About this exercise:
In the copy, include no images. Reproduce the entries exactly.

Dataset records:
▽

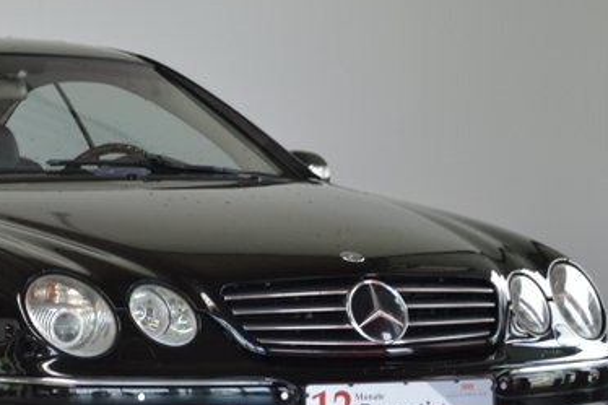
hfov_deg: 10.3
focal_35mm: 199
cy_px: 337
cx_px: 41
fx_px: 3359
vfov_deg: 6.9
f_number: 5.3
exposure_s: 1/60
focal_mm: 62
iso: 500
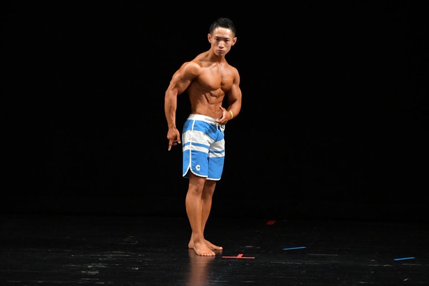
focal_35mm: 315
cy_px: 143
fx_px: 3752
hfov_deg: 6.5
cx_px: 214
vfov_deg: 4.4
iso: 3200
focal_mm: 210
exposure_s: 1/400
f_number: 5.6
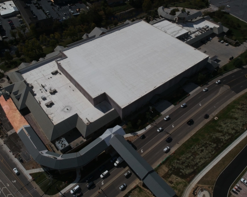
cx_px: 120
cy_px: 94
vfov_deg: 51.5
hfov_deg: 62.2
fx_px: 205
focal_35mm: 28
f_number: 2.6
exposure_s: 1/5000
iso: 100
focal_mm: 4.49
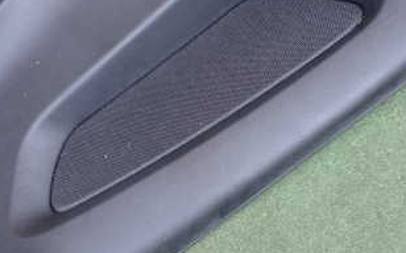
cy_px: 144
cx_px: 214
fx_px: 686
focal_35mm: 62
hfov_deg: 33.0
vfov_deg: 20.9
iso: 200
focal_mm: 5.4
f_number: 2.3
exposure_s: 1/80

△

Exercise result:
hfov_deg: 10.3
focal_35mm: 199
cy_px: 337
cx_px: 41
fx_px: 3359
vfov_deg: 6.9
f_number: 5.3
exposure_s: 1/60
focal_mm: 62
iso: 500
focal_35mm: 315
cy_px: 143
fx_px: 3752
hfov_deg: 6.5
cx_px: 214
vfov_deg: 4.4
iso: 3200
focal_mm: 210
exposure_s: 1/400
f_number: 5.6
cx_px: 120
cy_px: 94
vfov_deg: 51.5
hfov_deg: 62.2
fx_px: 205
focal_35mm: 28
f_number: 2.6
exposure_s: 1/5000
iso: 100
focal_mm: 4.49
cy_px: 144
cx_px: 214
fx_px: 686
focal_35mm: 62
hfov_deg: 33.0
vfov_deg: 20.9
iso: 200
focal_mm: 5.4
f_number: 2.3
exposure_s: 1/80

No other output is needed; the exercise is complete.